6 min read

Visualizing Twitter trends live: Redpanda, Materialize and dbt

Experimenting with new data tools is always fun; Today we’ll take a look at how we can leverage Materialize to build a live map of trending…
Visualizing Twitter trends live: Redpanda, Materialize and dbt
base image: https://github.com/MaterializeInc/mz-hack-day-2022/tree/main/sample_project

Experimenting with new data tools is always fun; Today we’ll take a look at how we can leverage Materialize to build a live map of trending Twitter topics.

We’ll be using Redpanda as a fully Kafka-compatible storage layer for our data, from where we’ll build the live and breathing materialized views using Materialize, all defined in dbt.

The actual map for the visualization part will be created using Metabase, as it is supported by Materialize.

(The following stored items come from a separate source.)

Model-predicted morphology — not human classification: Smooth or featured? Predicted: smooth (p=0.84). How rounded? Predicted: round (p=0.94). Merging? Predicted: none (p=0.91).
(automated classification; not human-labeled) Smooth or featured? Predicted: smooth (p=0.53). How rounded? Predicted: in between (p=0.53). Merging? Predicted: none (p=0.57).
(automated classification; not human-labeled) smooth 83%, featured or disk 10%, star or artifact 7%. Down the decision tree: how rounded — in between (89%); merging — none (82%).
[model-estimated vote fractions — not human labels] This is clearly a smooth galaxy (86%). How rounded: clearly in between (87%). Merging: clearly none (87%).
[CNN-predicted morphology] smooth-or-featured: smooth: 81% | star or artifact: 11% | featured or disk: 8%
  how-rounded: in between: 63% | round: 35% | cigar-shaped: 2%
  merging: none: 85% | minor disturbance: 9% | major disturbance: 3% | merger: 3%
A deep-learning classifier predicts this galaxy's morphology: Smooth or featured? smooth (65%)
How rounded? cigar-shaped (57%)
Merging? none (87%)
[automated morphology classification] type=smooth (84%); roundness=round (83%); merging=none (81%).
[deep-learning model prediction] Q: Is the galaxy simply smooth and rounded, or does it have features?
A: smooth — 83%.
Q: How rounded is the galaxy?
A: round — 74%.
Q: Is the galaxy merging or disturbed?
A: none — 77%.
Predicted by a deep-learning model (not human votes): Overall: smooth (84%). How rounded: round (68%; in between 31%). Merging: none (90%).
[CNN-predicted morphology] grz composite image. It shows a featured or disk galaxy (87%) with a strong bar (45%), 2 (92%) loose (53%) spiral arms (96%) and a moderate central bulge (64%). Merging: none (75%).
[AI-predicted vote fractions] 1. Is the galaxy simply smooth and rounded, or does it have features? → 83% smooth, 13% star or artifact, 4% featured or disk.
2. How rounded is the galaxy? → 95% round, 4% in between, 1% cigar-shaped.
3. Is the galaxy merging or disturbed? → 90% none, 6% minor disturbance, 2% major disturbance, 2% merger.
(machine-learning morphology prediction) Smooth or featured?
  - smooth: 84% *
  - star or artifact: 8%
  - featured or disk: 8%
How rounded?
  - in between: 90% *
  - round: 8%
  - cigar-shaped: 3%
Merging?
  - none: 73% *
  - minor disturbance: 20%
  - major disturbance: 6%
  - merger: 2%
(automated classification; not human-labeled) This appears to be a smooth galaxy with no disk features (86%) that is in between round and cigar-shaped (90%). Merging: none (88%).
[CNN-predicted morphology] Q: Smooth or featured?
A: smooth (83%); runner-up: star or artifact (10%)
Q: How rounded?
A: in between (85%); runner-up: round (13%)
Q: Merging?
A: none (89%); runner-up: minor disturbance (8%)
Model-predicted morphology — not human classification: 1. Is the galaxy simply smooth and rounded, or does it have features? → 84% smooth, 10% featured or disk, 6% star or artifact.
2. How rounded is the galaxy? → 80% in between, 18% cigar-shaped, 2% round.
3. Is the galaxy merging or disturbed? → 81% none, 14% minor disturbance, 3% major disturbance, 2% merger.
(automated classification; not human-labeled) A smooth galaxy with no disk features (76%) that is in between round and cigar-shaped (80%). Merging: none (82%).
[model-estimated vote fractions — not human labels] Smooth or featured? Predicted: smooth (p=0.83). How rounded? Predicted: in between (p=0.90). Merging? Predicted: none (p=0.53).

The code for the example can be found here: https://github.com/danthelion/twitter-trending

The base of this example is based on the Materialize 2022 Hackday project, which is a great starting point if you are interested in this stack, props to the Materialize team for creating it!

Architecture

  • twitter.py — A Kafka producer written in Python that polls Twitter every 15 seconds (to avoid rate limiting) for trending topics for a location.
  • Redpanda — A storage engine, optimized for streaming data.
  • Materialize— SQL streaming database.
  • dbt — A data transformation tool that enables data analysts and engineers to transform, test and document data in the cloud data warehouse.
  • Metabase — An open source Business Intelligence server.

Installation

Requirements:

Up and running

⚠️️ M1 Mac users; first run this so you can fetch the proper Docker images for your machine:export ARCH=linux/arm64 MIMG=iwalucas

The ingestion part in our docker-compose.yml looks like this:data-generator:
 build: ./data-generator
 container_name: data-generator
 depends_on:
   redpanda: { condition: service_healthy }
redpanda:
   image: docker.vectorized.io/vectorized/redpanda:v21.11.3
   container_name: redpanda
   command:
    - redpanda start
    - --overprovisioned
    - --smp 1
    - --memory 1G
    - --reserve-memory 0M
    - --node-id 0
    - --check=false
    - --kafka-addr 0.0.0.0:9092
    - --advertise-kafka-addr redpanda:9092
    - --pandaproxy-addr 0.0.0.0:8082
    - --advertise-pandaproxy-addr redpanda:8082
    - --set redpanda.enable_transactions=true
    - --set redpanda.enable_idempotence=true
    - --set redpanda.auto_create_topics_enabled=true
   ports:
     - "9092:9092"
     - "8081:8081"
     - "8082:8082"
   healthcheck: { test: curl -f localhost:9644/v1/status/ready, interval: 1s, start_period: 30s }

data-generator is the small Python based Kafka producer that polls the Twitter API for new trending topic data every 15 seconds. It sends this data into a Redpanda topic called trending_data .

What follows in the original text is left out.